CRYSTAL LAKE – The McHenry County College Board of Trustees has approved a preliminary budget that assumes a freeze in the property tax levy for a second consecutive year.
The $66.4 million operating and education budget will cost the college slightly less in salaries and benefits for instructors, dropping the total from $42.3 million to $42 million. Local tax revenues are expected to come in at about $27 million again.
One reason for the slight drop in salaries and benefits could be the current number of vacancies, which chairman Ron Parrish expressed some concern about, and the amount of temporary workers. Trustee Tom Wilbeck said paying more than $400,000 for temporary positions seems like a lot, but MCC chief financial officer Robert Tenuta said it can be a cost savings.
"It's basically cost avoidance in some positions," Tenuta said. "Others, it's just that you can't fill a position that is critical to operations and needs to have someone in place."
After implementing increases, revenue from tuition and fees is expected to come in at $16 million this year, although Tenuta said enrollment projections may be slightly high and the number could come under the mark.
State revenue is more than expected after it was announced that 19 colleges would lose some funding while 20 would receive a boost. Tenuta said the state added roughly $500,000 to the base grant, reversing the cut the college expected.

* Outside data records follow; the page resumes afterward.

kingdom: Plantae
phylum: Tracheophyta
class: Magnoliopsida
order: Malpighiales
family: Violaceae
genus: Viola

The potential property tax levy freeze would be the second in a row after the college approved a 9.9 percent levy increase in 2012. The change in philosophy came with new board members Chris Jenner, Molly Walsh and Wilbeck, who went against a suggested 2.8 percent levy increase along with Parrish.

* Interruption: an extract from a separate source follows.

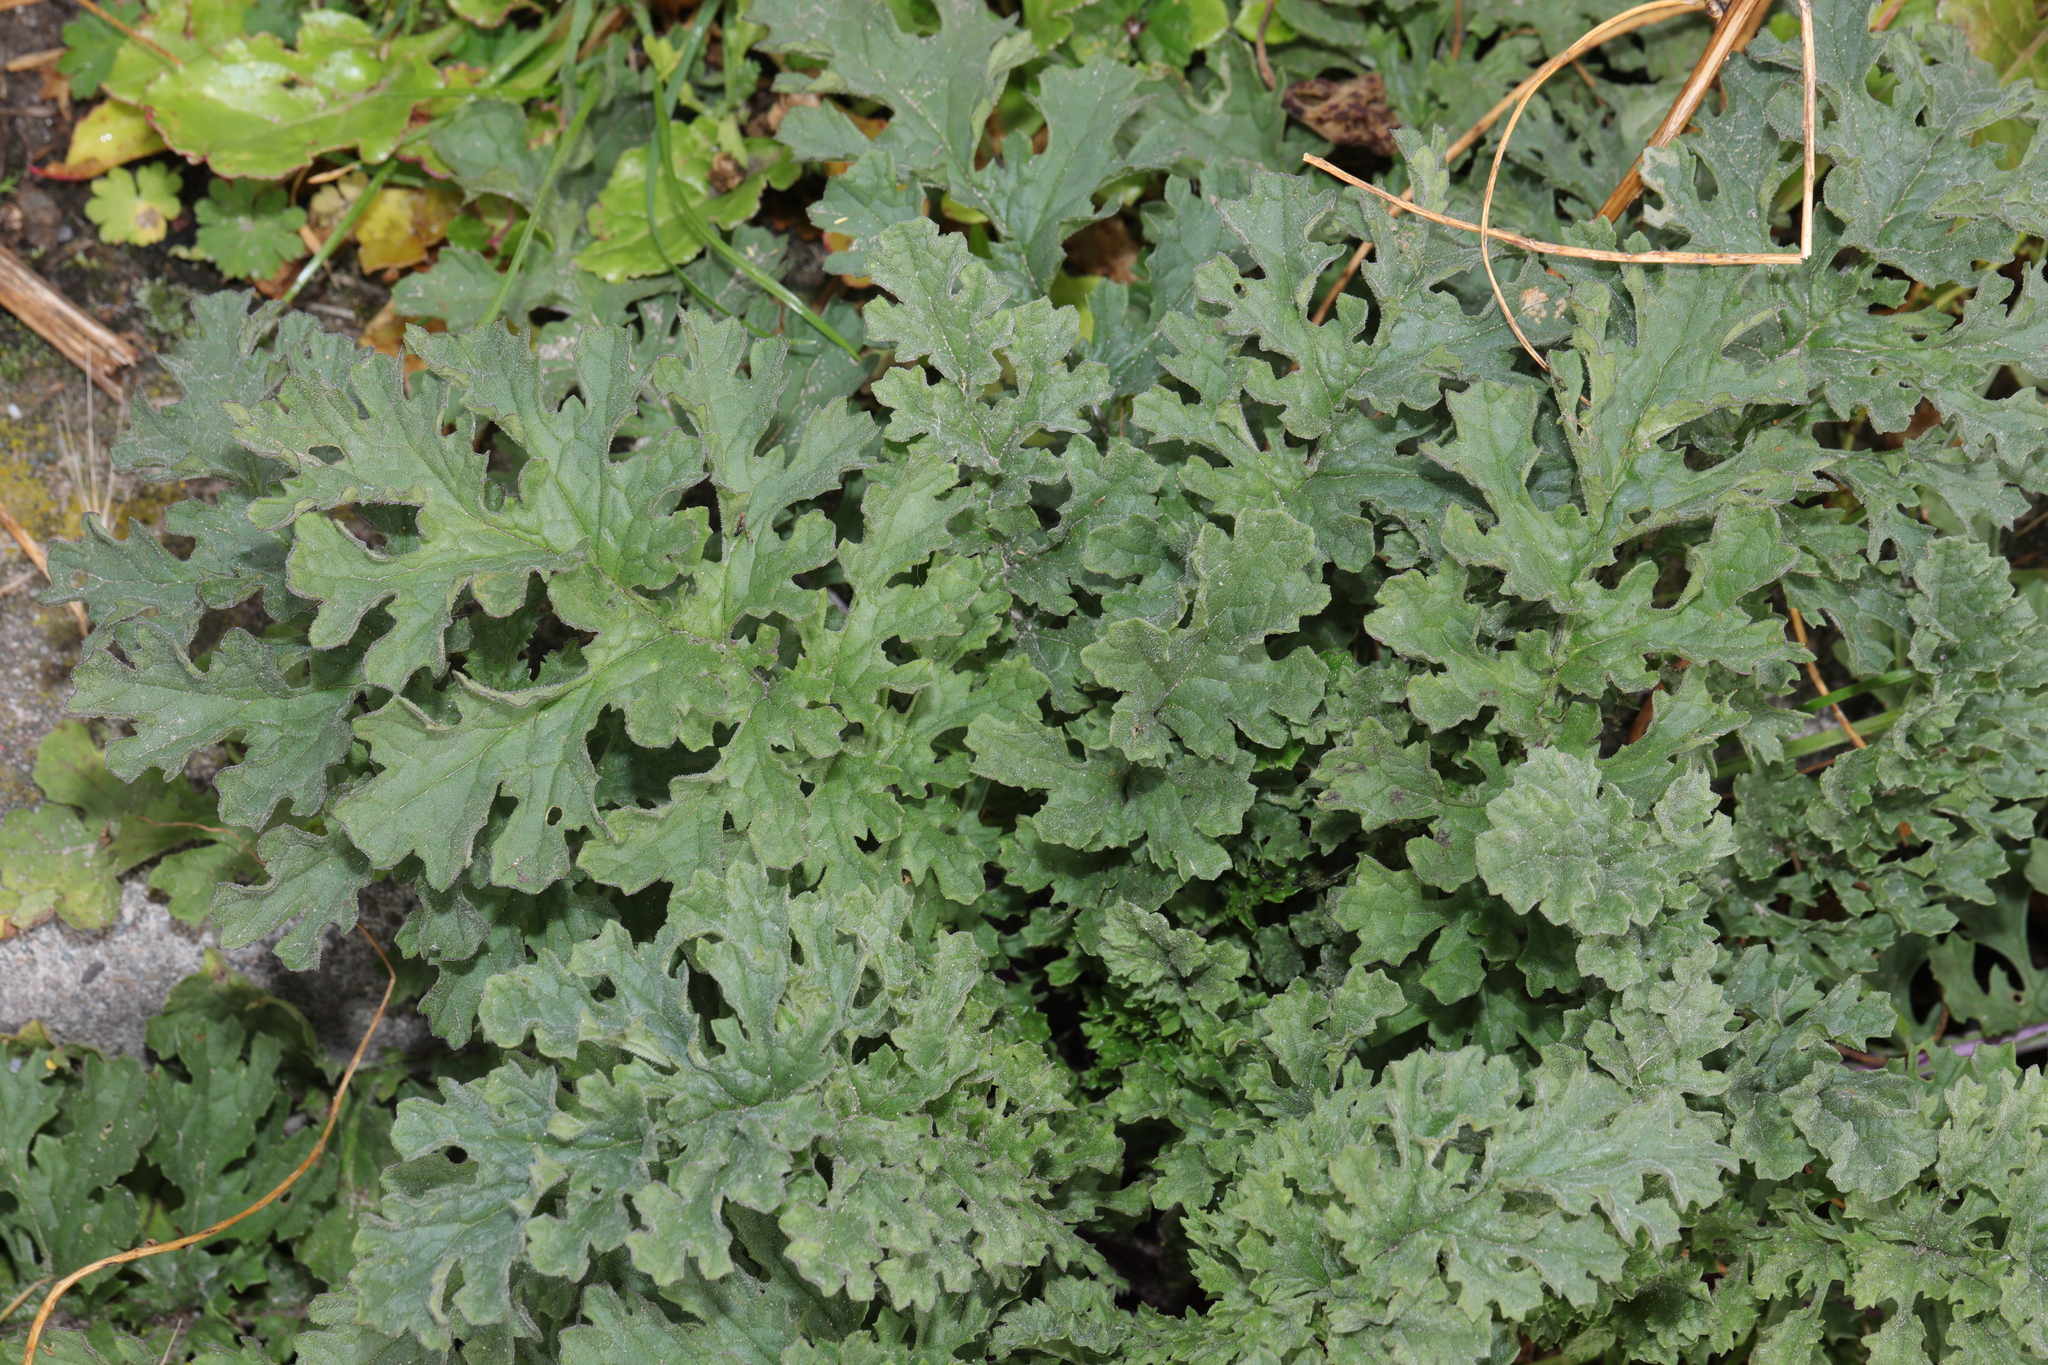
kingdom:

A public hearing on the budget will be held Aug. 28.
One added cost to this year's budget will be for the start of a road widening project on Route 14 that will result in improved entrances for the college.
The long-discussed project will eliminate Entrance 2 and make Entrance 3 near Lucas Road and Route 14 – where a new traffic signal will be installed – the primary access point.
The college's first $234,000 installment will be paid this year with two more in fiscal 2016 and 2017. The Illinois Department of Transportation is paying $23 million for the $24.9 million project while the McHenry County Conservation District and Crystal Lake also will pay portions for the expansive work down Route 14.